In our society we equate value with money, and given the greater value managers can add, pay managers more. We also expect more return from more money, so we expect increased responsibility and accountability from said managers. But here we reach the crux of problem: to support skilled staff it is important to empower them with responsibility, so how can the manager be held accountable whilst giving away the responsibility? To readers who (like myself) have been managers this is the “no kidding” moment, so I would ask the question, how have you tried to change that? This is a systemic problem and as far as I can tell our approach has been grudging acceptance of the status-quo.

How strong is that responsibility?

Good managers empower people, and people make mistakes, and it is unfair to hold the manager responsible for those mistakes, otherwise everyone would be too afraid to make mistakes and we’d destroy effectiveness and any hope of innovation. We also read in the media stories of obfuscating CEOs who (quite reasonably) admit they couldn’t have known that X was happening in their organization and so (will make some knee-jerk changed to resolve it, and) can’t really be held responsible.

By highlighting that they’re ‘not really that responsible’ the premise that with increased value comes increased responsibility has been completely undermined. Now this isn’t the only reason managers are paid more: The other commonly held notion is that managers add more value because their decisions have greater (financial) consequences. This I dispute largely because those decisions are never made in a vacuum, and there are a lot of advisors and analysts that effectively determine the decisions in the first place, with the executive being closer to a rubber stamp than a judge. But that would be a digression from the point of this post, which is to focus on the consequences of ‘having responsibility’.

Micromanagement

Responsibility encourages micromanagement. When your head is on the line then your instinct is to get as involved as possible to ensure the outcome you want. There are plenty of good managers out there who manage to overcome this instinct, but the system is very much setup to encourage micromanagement, and that destroys empowerment.

Under micromanagement, instead of having a team who are comfortable to pursue their own direction to achieve the goals, you’ve now got a sort-of team member (the manager) with a much more limited view of the details (after all, the higher up an organization you are the wider but shallower view you’re expected to have) who ironically requires more energy from the team-members to ‘manage’. This also makes the team feel less ownership for their work because accountability becomes blurred between the manager and the team. And instead of being measured by outcomes the team are judged on details; details that the manager is often not as qualified (as they think they are) to judge.

Micromanagers can also become the de-facto communication channel instead of the more effective approach of organizing teams to communicate with each other. This creates a knowledge and communication bottle-neck which is inefficient.

What does an effective manager do? They set a vision and goals, empower people to execute on them, provide cover so they can achieve their goals, resolve conflicts, and then put their feet up or have strategy off-sites or something like that. They should not be required to answer all the questions other people in the organization have – the team is the most capable to do that – but they can filter the questions to ensure the team can focus on the work.

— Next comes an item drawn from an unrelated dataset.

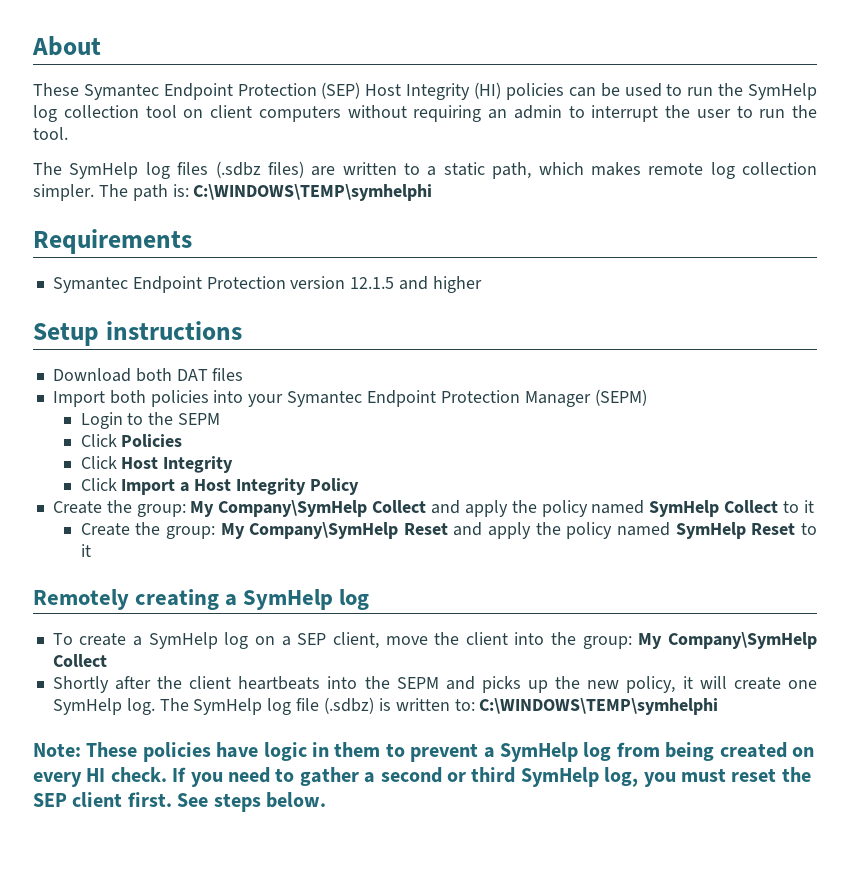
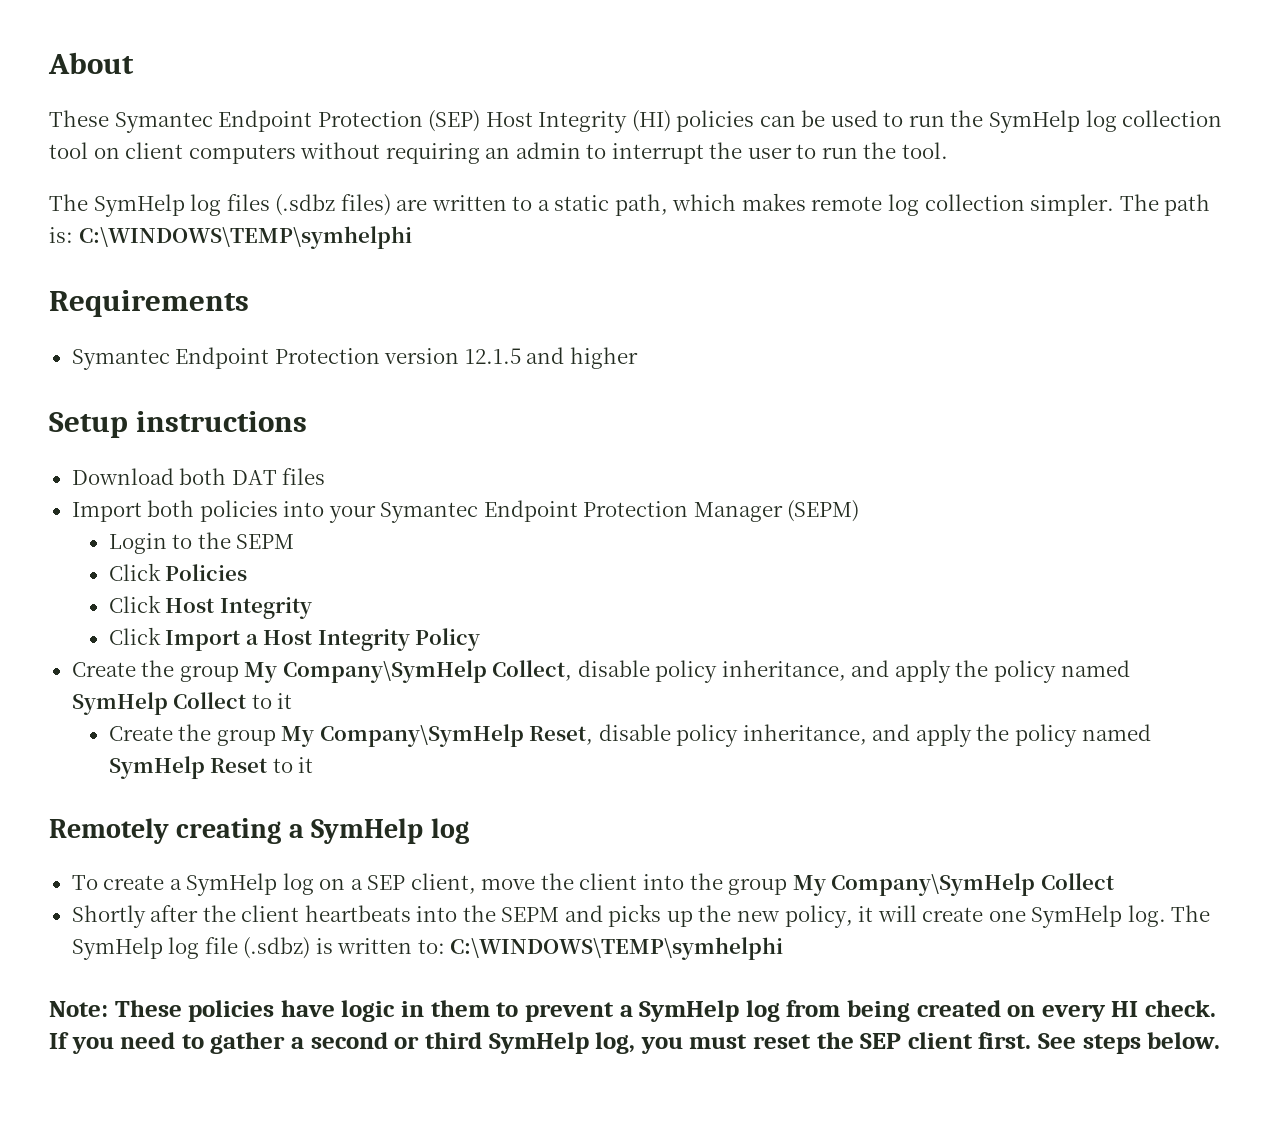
[136,500,427,517] group: My Company\SymHelp Collect -> [179,660,846,683] group My Company\SymHelp Collect, disable policy inheritance,
[165,522,448,539] group: My Company\SymHelp Reset -> [216,724,867,747] group My Company\SymHelp Reset, disable policy inheritance,
[582,636,632,649] group: -> [728,878,788,895] group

But if your organization insists on you knowing everything because you are ‘responsible’ because you are expensive, then how can you be an effective manager?

Solution

So how do we fix this?

Essentially, be realistic with managers roles. If their roles are seen to be closer to text-book roles of planning, leadership, organization, and control rather than a know-it-all of everything in their fiefdom, then responsibility is going to fall closer to where it is held, with the executing team.

With this reduction in perceived responsibility and expectation there should be a reduction in compensation.

This will also improve empowerment among the teams which will give them a greater sense of ownership and satisfaction, meaning they’re less likely to turn-over.